I think way too much has been made of salting early and often and I think it’s actually a technical mistake that chefs and cooks make alike. You should salt later and sparingly. I don’t think there is any truth to the idea of building up flavor with salt. Once salt has entered the food, it just never goes away. In fact, it concentrates because you lose moisture while you are cooking.
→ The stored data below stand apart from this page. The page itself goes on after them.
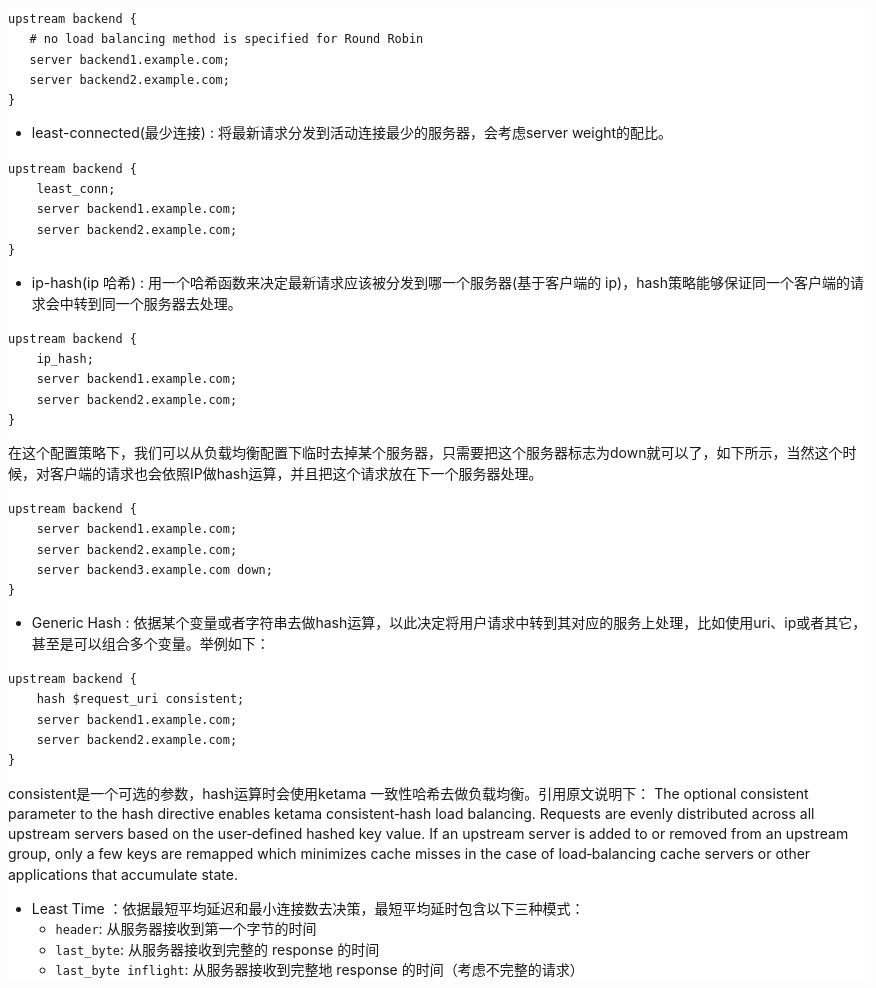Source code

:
 ```
upstream backend {
   # no load balancing method is specified for Round Robin
   server backend1.example.com;
   server backend2.example.com;
}
```

* least-connected(最少连接) : 将最新请求分发到活动连接最少的服务器，会考虑server weight的配比。

```
upstream backend {
    least_conn;
    server backend1.example.com;
    server backend2.example.com;
}
```

* ip-hash(ip 哈希) : 用一个哈希函数来决定最新请求应该被分发到哪一个服务器(基于客户端的 ip)，hash策略能够保证同一个客户端的请求会中转到同一个服务器去处理。

```
upstream backend {
    ip_hash;
    server backend1.example.com;
    server backend2.example.com;
}
```
在这个配置策略下，我们可以从负载均衡配置下临时去掉某个服务器，只需要把这个服务器标志为down就可以了，如下所示，当然这个时候，对客户端的请求也会依照IP做hash运算，并且把这个请求放在下一个服务器处理。

```
upstream backend {
    server backend1.example.com;
    server backend2.example.com;
    server backend3.example.com down;
}
```
* Generic Hash : 依据某个变量或者字符串去做hash运算，以此决定将用户请求中转到其对应的服务上处理，比如使用uri、ip或者其它，甚至是可以组合多个变量。举例如下：

```
upstream backend {
    hash $request_uri consistent;
    server backend1.example.com;
    server backend2.example.com;
}
```
consistent是一个可选的参数，hash运算时会使用ketama 一致性哈希去做负载均衡。引用原文说明下：
The optional consistent parameter to the hash directive enables ketama consistent‑hash load balancing. Requests are evenly distributed across all upstream servers based on the user‑defined hashed key value. If an upstream server is added to or removed from an upstream group, only a few keys are remapped which minimizes cache misses in the case of load‑balancing cache servers or other applications that accumulate state.

* Least Time ：依据最短平均延迟和最小连接数去决策，最短平均延时包含以下三种模式：
	* `header`: 从服务器接收到第一个字节的时间
	* `last_byte`: 从服务器接收到完整的 response 的时间
	* `last_byte inflight`: 从服务器接收到完整地 response 的时间（考虑不完整的请求）
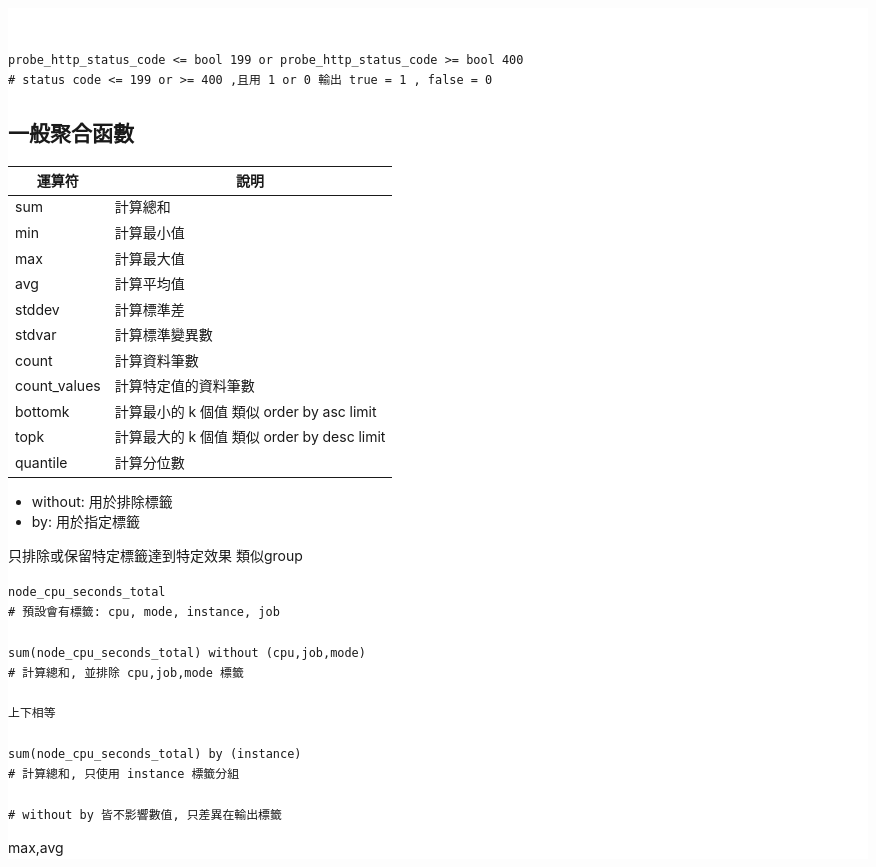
 ```promql


probe_http_status_code <= bool 199 or probe_http_status_code >= bool 400
# status code <= 199 or >= 400 ,且用 1 or 0 輸出 true = 1 , false = 0

```

## 一般聚合函數

| 運算符          | 說明                                |
|--------------|-----------------------------------|
| sum          | 計算總和                              |
| min          | 計算最小值                             |
| max          | 計算最大值                             |
| avg          | 計算平均值                             |
| stddev       | 計算標準差                             |
| stdvar       | 計算標準變異數                           |
| count        | 計算資料筆數                            |
| count_values | 計算特定值的資料筆數                        |
| bottomk      | 計算最小的 k 個值 類似 order by  asc limit |
| topk         | 計算最大的 k 個值 類似 order by desc limit |
| quantile     | 計算分位數                             |

- without: 用於排除標籤
- by: 用於指定標籤

只排除或保留特定標籤達到特定效果 類似group

```promql
node_cpu_seconds_total
# 預設會有標籤: cpu, mode, instance, job

sum(node_cpu_seconds_total) without (cpu,job,mode) 
# 計算總和, 並排除 cpu,job,mode 標籤

上下相等 

sum(node_cpu_seconds_total) by (instance)
# 計算總和, 只使用 instance 標籤分組

# without by 皆不影響數值, 只差異在輸出標籤
```

max,avg
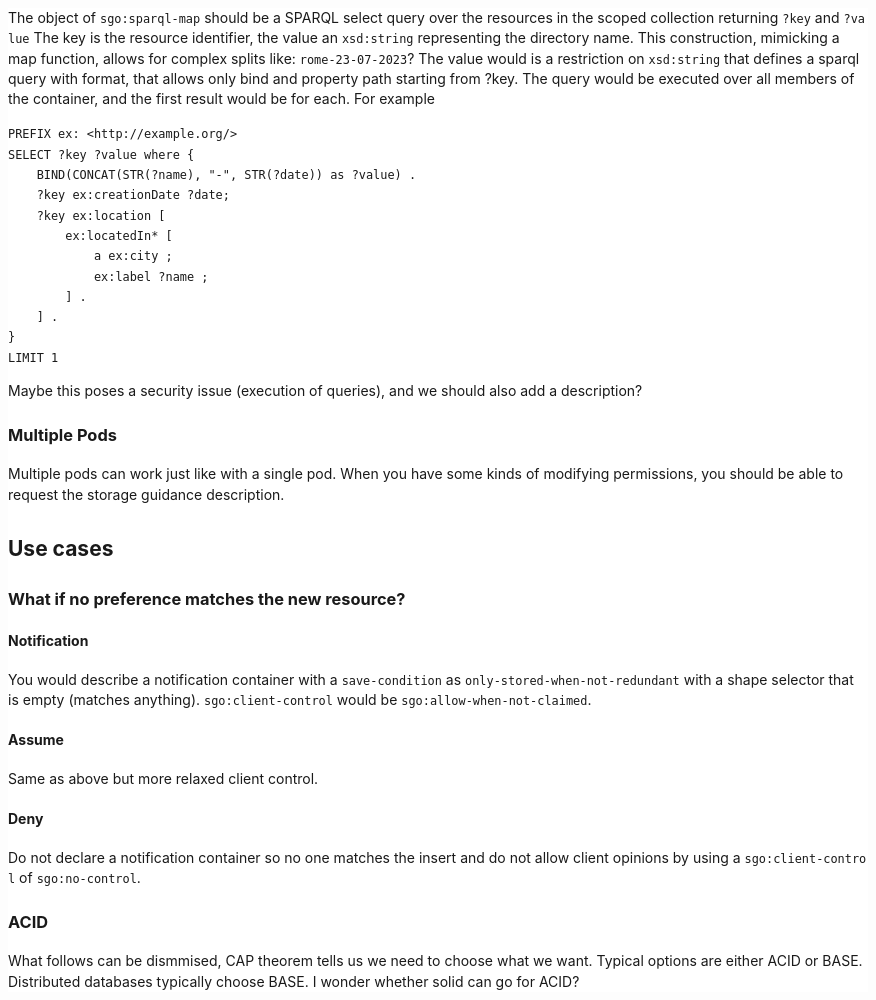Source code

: The object of `sgo:sparql-map` should be a SPARQL select query over the resources in the scoped collection
returning `?key` and `?value`
The key is the resource identifier, the value an `xsd:string` representing the directory name.
This construction, mimicking a map function, allows for complex splits like: `rome-23-07-2023`?
The value would is a restriction on `xsd:string` that defines a sparql query with format,
that allows only bind and property path starting from ?key.
The query would be executed over all members of the container, and the first result would be for each.
For example
```sparql
PREFIX ex: <http://example.org/>
SELECT ?key ?value where {
    BIND(CONCAT(STR(?name), "-", STR(?date)) as ?value) .
    ?key ex:creationDate ?date;
    ?key ex:location [
        ex:locatedIn* [
            a ex:city ;
            ex:label ?name ;
        ] .
    ] .
}
LIMIT 1
```

Maybe this poses a security issue (execution of queries), and we should also add a description?

### Multiple Pods
Multiple pods can work just like with a single pod.
When you have some kinds of modifying permissions, you should be able to request the storage guidance description.


## Use cases
### What if no preference matches the new resource?
#### Notification
You would describe a notification container with a `save-condition` as `only-stored-when-not-redundant` with a
shape selector that is empty (matches anything).
`sgo:client-control` would be `sgo:allow-when-not-claimed`.

#### Assume
Same as above but more relaxed client control.

#### Deny
Do not declare a notification container so no one matches the insert and do not allow client opinions by using a
`sgo:client-control` of `sgo:no-control`.

### ACID
What follows can be dismmised, CAP theorem tells us we need to choose
what we want. Typical options are either ACID or BASE.
Distributed databases typically choose BASE. I wonder whether solid can go for ACID?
Finish, when possible, with a finishing salt that catches your fancy and you will get good results.
Unique Ways To Use Salt
Ways To Use Salt
Photographs courtesy of The Meadow
Finishing
The first, which is not so obvious to some people, is the idea of finishing salt. There is so much impact that salt gives when you are using it on top of food, as opposed to cooked through food. It’s one of the areas which we’ve had such an impact on people’s lives and cooking styles by really pushing on the idea of finishing salt.
Smoked Salts | Cocktails
Smoked salts not only give you some saltiness, but aroma too. Smoked salt on the rim of a cocktail glass gives you a really unexpected, beautiful smokey nose to your cocktail. For example, try mezcal and a dash of chocolate bitters with a smoked salt rim -- it’s so simple and so beautiful. It turns the mezcal into a Single Malt Scotch type of experience because it has all this great smokiness.
Soups | Hot Chocolate
Another fun idea is to take a certain type of salt, like a Halen Môn, that has a phyllo dough texture and sprinkle it on a soup or a big mug of drinking chocolate. It has a beautiful buoyancy, so the salt will just stay up there and you get these layering of saltiness. It’s really satisfying. Liquids are the one thing where we accustomed to tasting homogenous saltiness through and through. Using a salt like that gives you this wonderful tendril of saltiness that contrasts with the rest of the liquid.
Buying Salt
A general rule, as with any good ingredient, don’t look for the cheapest thing. It’s a really good rule of economics to put things into context here, no matter what salt you buy, it is always going to be the most powerful ingredient of flavor. So, why would you want to save money with the cheapest ingredient if it’s the most powerful?
Salt Recommendations
Takesumi Bamboo
Icarus-like, Takesumi is hatched from bamboo segments that were packed with Japanese deep sea salt and incinerated. The result, not so much a salt, as a carbonated topping. Takesumi Bamboo is the most exciting salt around for lean meats like venison or lean seafoods like halibut.
Takesumi Bisai
A new version of Takesumi Bamboo salt, it’s finer in grind, reminiscent of something settled to earth after the unlikely stratospheric collision between a comet and a water buffalo. Dust it over aioli for dipping with French fries. Take any food you like and roll it around in Takesumi Bisai to lend an umami-silvered sensation to the dining experience.
Hana Flake
Taut and menacing as an origami time bomb. Flavors that rasterize on the palate with digital speed. If you were off-planet somewhere, throwing down grilled eel donburi between fusillades with Kevlared warriors in a video game, this would be the salt. But if anything, its charms here on Earth are even greater. There is no salt in the world that expresses such vitality with such elegant restraint. Use with salad and other fresh vegetables, seaweed salad, any mollusk or fish sashimi, very dark chocolate ganaches, tart berry or stone fruit compotes.